**Selected excerpt**
=== Section Start ===

The new 23-mile road runs north along the east coast of the peninsula to Mt. Kumgang, which is revered by Koreans. Until this week, tourists had to take a cruise ship on a circuitous journey into international waters to visit the mountain resort, a diversion that took four hours and added hundreds of dollars to the cost of the trip.

The tour buses that traversed the road Friday were festooned with garlands of flowers and made for an incongruous sight as they cruised past a forbidding tangle of concertina wire, concrete tank barriers and triangular signs warning of land mines.

The convoy moved slowly, in keeping with the DMZ's speed limit of 6 mph. The 21 buses followed a winding two-lane paved road that has long been used by South Korean military patrols, before turning off onto the narrow dirt road newly built for the visitors.

=== Section End ===

**Instructions to follow**
From the passage about the road to Mt. Kumgang, list the things that made up the tangle the tour buses cruised past.

**Extracted information**
=== Section Start ===

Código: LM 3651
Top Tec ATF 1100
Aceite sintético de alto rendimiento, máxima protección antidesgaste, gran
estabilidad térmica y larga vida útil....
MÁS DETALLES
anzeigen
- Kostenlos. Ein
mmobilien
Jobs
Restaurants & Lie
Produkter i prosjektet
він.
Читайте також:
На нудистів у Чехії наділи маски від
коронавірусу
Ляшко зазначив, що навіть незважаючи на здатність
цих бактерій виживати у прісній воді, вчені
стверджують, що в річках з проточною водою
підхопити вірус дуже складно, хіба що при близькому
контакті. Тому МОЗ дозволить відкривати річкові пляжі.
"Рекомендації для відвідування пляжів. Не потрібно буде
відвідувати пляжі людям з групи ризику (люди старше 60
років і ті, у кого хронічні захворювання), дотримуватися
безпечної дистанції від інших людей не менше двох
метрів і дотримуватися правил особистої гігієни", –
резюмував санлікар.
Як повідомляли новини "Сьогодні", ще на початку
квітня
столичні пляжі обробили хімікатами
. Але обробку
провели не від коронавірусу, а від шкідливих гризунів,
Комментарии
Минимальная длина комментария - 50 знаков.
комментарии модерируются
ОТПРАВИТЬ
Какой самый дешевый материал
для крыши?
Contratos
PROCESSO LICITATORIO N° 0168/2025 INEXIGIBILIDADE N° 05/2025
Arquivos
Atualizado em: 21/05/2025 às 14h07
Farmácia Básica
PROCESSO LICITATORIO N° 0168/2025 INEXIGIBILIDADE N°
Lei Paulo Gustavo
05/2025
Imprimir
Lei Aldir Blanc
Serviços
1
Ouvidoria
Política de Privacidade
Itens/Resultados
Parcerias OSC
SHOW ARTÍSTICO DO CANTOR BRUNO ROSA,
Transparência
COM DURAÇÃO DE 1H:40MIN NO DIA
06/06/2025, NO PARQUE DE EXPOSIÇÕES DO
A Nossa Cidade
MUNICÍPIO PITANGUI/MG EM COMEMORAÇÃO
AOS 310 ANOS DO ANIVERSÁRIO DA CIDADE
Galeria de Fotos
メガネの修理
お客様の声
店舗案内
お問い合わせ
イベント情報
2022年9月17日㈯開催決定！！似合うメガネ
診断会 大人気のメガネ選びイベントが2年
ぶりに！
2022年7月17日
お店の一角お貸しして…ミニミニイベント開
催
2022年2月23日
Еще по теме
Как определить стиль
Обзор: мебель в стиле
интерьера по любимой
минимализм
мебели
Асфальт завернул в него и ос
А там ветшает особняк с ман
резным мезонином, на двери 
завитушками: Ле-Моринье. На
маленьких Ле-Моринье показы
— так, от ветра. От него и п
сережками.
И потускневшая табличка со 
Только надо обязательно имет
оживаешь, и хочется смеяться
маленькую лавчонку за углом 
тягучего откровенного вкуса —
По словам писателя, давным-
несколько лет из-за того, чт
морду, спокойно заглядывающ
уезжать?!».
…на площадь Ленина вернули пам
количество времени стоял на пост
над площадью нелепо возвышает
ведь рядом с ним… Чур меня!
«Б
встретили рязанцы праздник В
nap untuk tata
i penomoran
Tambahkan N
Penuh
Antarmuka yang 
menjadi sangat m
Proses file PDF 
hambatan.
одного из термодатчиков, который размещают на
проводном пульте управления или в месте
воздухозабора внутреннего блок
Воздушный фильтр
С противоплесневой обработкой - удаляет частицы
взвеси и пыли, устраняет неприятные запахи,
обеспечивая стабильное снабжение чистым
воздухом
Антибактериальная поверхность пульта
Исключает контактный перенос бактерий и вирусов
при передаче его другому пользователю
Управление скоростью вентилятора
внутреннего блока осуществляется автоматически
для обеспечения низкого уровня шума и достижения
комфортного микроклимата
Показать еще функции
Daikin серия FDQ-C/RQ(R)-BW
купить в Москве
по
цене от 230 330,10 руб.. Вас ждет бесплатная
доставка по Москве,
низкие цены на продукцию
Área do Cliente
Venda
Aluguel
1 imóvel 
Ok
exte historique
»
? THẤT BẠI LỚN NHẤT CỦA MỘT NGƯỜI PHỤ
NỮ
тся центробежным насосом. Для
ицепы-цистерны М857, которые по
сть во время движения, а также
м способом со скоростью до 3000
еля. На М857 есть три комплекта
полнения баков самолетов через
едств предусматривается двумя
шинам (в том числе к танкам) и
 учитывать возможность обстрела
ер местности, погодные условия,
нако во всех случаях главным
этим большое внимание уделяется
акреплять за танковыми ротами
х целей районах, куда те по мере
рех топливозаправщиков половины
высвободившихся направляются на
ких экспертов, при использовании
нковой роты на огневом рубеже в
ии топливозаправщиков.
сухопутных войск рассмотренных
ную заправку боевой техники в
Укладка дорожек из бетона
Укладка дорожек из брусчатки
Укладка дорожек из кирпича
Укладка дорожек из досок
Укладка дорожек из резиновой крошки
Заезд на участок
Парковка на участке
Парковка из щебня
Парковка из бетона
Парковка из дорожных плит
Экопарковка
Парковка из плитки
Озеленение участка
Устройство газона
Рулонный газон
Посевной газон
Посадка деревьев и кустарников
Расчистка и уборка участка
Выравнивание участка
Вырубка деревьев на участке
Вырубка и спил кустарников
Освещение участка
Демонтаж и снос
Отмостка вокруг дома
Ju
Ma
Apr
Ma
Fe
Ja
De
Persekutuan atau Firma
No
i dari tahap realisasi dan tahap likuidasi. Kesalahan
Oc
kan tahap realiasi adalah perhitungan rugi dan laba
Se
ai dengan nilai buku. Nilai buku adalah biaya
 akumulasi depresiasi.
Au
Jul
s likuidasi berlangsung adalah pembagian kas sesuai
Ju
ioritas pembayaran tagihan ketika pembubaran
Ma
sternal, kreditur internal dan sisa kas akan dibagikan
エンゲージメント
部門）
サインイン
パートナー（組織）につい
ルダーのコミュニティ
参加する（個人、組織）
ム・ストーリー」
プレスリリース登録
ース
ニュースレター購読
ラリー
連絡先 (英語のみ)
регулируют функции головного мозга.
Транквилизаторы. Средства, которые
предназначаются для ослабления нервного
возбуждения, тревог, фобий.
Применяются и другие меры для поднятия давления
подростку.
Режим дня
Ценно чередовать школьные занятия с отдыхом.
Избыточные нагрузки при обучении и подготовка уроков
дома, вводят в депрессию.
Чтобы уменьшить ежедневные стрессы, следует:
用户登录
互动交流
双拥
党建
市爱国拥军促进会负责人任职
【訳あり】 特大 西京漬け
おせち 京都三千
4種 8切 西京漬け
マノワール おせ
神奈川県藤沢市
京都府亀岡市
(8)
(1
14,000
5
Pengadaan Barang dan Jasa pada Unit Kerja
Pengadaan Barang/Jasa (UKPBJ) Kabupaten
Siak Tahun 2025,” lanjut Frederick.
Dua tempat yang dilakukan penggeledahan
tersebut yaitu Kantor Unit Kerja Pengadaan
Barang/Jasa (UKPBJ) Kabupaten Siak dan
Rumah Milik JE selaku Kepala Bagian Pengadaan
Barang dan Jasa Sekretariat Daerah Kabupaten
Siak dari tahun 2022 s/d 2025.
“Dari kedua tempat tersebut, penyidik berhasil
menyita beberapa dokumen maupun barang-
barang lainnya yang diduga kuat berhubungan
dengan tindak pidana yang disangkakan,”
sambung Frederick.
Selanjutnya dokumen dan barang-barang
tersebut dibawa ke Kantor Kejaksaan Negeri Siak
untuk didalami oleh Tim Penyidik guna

=== Section End ===

**Answer space**
- Concertina wire
- Concrete tank barriers
- Triangular signs warning of land mines